_The problem_:
What is needed is a word-for-word copy of all the entries, minus the pictures.

:: Material for the task ::

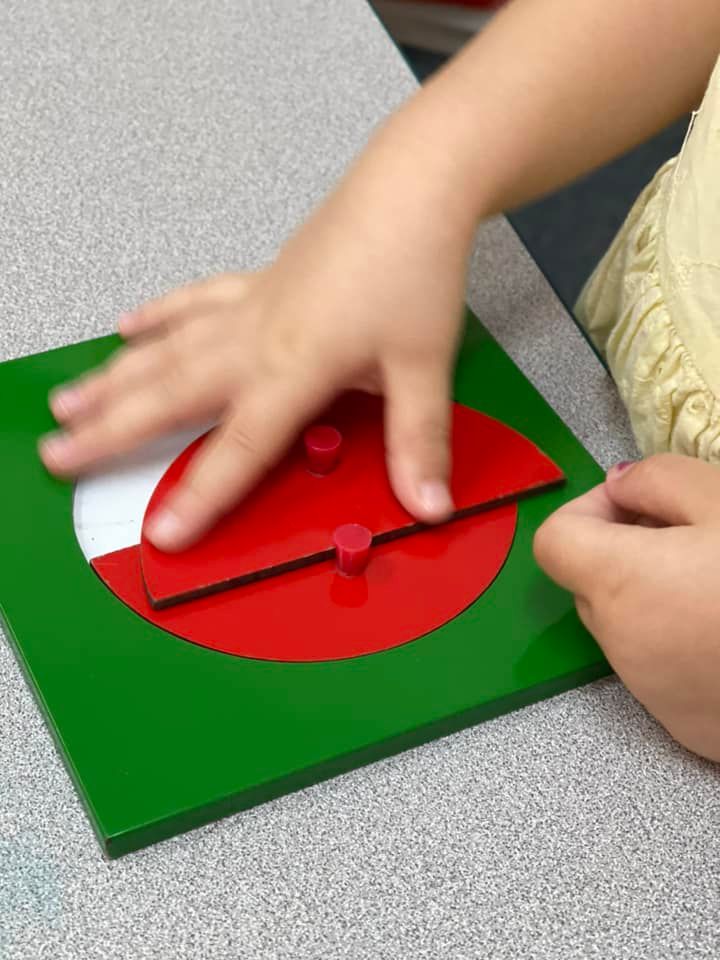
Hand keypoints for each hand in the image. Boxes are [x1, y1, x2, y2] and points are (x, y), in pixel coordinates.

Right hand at [40, 124, 477, 549]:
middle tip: (59, 458)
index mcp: (295, 367)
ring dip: (112, 379)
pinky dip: (158, 316)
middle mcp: (257, 339)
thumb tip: (430, 505)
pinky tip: (127, 328)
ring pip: (165, 349)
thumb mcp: (424, 366)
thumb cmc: (414, 270)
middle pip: (171, 394)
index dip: (201, 495)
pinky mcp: (256, 280)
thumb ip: (419, 441)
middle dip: (111, 432)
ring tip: (66, 405)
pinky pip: (192, 302)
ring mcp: (250, 307)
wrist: (412, 186)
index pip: (239, 447)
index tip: (164, 533)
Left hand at [534, 454, 719, 761]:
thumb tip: (618, 487)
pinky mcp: (682, 724)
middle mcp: (618, 642)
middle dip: (627, 550)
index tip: (641, 506)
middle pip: (589, 582)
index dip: (590, 510)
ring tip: (718, 586)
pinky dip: (680, 642)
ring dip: (655, 596)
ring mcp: (648, 691)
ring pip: (625, 625)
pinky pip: (658, 667)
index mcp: (617, 583)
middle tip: (692, 538)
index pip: (553, 540)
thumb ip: (658, 480)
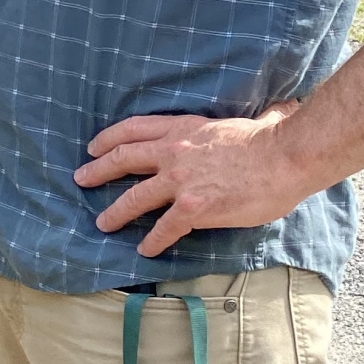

:::

_Reply to the task_:
Hand keypoints for each hand in the image. Boxes are [x1, y1, x2, y2] and points are (x, y), in pixel coordinates.

Right hand at [40, 124, 477, 549]:
middle tip: (59, 458)
index mcp: (295, 367)
ring dip: (112, 379)
pinky dip: (158, 316)
middle mcp: (257, 339)
thumb tip: (430, 505)
pinky tip: (127, 328)
ring pip: (165, 349)
thumb mcp: (424, 366)
thumb cmc: (414, 270)
middle pip: (171, 394)
index dip: (201, 495)
pinky mcp: (256, 280)
thumb ip: (419, 441)
middle dip: (111, 432)
ring tip: (66, 405)
pinky pip: (192, 302)
ring mcp: (250, 307)
wrist: (412, 186)
index pip: (239, 447)
index tip: (164, 533)
Left hand at [534, 454, 719, 761]:
thumb tip: (618, 487)
pinky mcp: (682, 724)
middle mcp: (618, 642)
middle dip: (627, 550)
index tip: (641, 506)
middle pip: (589, 582)
index dip: (590, 510)
ring tip: (718, 586)
pinky dip: (680, 642)
ring dip: (655, 596)
ring mcp: (648, 691)
ring pip: (625, 625)
pinky pip: (658, 667)
index mcp: (617, 583)
middle tip: (692, 538)
index pip: (553, 540)
thumb ip: (658, 480)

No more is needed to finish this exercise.